* [Exercise text]
<<<<
Jump to content

FOSS Open Standards/Standards and Internationalization/Localization of Software

From Wikibooks, open books for an open world

Internationalization and Localization of Software

[edit | edit source]

The internationalization of a product, such as software, is not the same as its localization although they may address many similar issues. Internationalization refers to the process whereby a product is made or adapted so that it can be used internationally (i.e., in different countries or regions all over the world with different cultures and conventions) without redesign. On the other hand, localization addresses how a product may be tailored for a specific country, region or culture by making it linguistically and culturally appropriate. Internationalization is often referred to using the abbreviation "I18N" or "i18n", where the number 18 refers to the number of letters omitted. Similarly, the abbreviation "L10N" or "l10n" is used for localization.

It is important that application software that is meant for deployment in many different countries with different cultures and languages be designed with internationalization in mind, to be able to accommodate possibly different ways of expressing an item of information or peculiarities of a different language. Some of the issues that internationalization needs to grapple with include:[1]

  1. Date and time formats
  2. Currency format
  3. Language peculiarities (e.g., alphabets, numerals and left-to-right script vs. right-to-left)
  4. Language character coding sets for textual display
  5. Names and titles
  6. Sorting of names and text
  7. Identification numbers, e.g. social security and passport numbers
  8. Telephone numbers, addresses and international postal codes
  9. Weights and measures

While the cultural and linguistic demands may change from country to country, the core program dealing with the functionalities of a software product do not change and so it is common practice to separate text and other environment-dependent data from the program code itself. This makes it easier to support internationalization as changes only need to be made to the environment-dependent resources. Minimal code changes are required.

The better internationalized an application is, the easier it is to localize. This is because a wellinternationalized application will have built-in support to cater to items that are needed for localization. These may include:[2]

  1. Language translation
  2. Hardware support for certain languages, e.g. input devices and methods
  3. Local customs
  4. Local content
  5. Aesthetics
  6. Cultural values and social context.

The major work of localization is in translating the user interface and documentation but it involves more than just translating the language used. It also needs to cater to other relevant changes such as the usage of appropriate cultural and social values, symbols peculiar to the language, display of numbers, 32 dates, currency, appropriate input methods, etc.
>>>>
* [Problem statement] In the page on internationalization and localization, what does the number 18 in the abbreviation "i18n" refer to? The records come from a separate source, unrelated to the text.

* [Records shown]
<<<<
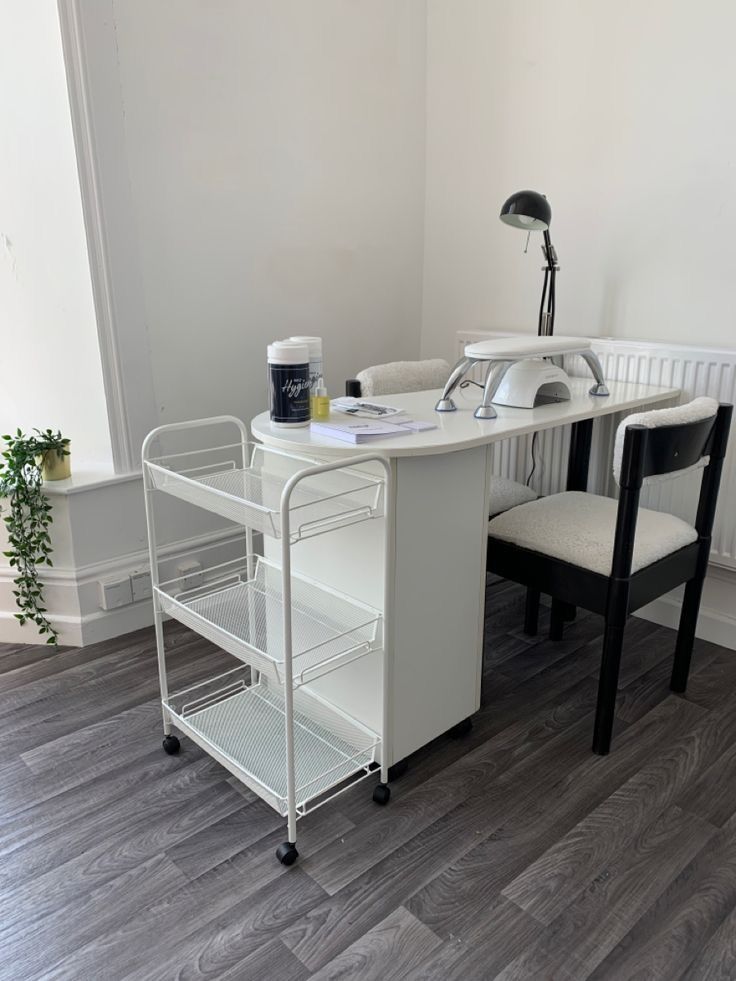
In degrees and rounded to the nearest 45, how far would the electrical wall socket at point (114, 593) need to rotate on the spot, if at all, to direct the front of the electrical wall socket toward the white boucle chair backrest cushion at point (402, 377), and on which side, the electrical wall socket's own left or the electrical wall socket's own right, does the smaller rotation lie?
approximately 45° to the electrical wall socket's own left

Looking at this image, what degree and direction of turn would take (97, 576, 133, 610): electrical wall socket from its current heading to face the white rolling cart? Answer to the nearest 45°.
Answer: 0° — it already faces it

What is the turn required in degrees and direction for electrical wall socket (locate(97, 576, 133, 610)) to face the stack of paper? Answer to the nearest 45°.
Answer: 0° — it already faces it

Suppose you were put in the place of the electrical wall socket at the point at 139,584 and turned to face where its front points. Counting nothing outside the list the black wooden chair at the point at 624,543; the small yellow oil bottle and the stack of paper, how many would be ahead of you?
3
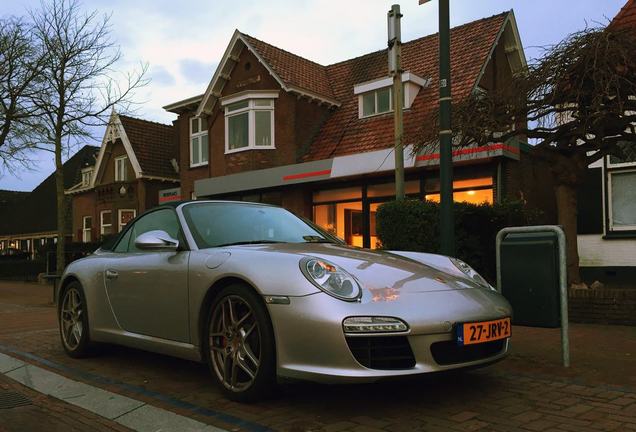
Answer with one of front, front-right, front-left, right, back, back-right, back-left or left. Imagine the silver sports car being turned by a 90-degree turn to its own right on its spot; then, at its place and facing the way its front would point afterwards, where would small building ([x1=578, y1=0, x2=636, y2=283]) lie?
>>>>
<<<<
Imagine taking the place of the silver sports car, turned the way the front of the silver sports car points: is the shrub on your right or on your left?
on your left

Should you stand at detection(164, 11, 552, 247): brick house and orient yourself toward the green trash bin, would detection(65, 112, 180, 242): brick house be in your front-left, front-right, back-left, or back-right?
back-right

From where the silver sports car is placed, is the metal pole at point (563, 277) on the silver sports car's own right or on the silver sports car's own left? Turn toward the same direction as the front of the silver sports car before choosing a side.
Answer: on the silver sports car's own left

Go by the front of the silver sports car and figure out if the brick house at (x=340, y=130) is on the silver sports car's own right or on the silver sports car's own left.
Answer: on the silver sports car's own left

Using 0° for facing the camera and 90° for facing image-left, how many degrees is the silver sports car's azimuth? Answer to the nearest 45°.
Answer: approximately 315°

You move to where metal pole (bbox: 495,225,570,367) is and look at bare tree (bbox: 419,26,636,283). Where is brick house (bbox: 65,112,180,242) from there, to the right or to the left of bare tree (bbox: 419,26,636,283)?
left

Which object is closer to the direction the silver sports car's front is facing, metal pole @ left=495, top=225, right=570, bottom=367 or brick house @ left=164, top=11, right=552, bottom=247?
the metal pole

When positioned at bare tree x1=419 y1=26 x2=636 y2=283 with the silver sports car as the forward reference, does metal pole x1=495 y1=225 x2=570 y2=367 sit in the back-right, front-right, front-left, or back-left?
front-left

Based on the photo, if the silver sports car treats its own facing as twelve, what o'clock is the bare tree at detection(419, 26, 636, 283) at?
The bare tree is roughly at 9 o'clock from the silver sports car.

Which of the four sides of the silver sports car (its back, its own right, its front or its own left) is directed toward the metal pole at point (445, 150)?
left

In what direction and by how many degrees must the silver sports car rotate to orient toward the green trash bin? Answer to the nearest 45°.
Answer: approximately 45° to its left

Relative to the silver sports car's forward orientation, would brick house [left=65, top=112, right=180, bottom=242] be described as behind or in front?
>>>>
* [Response to the task] It refers to the number of letters omitted.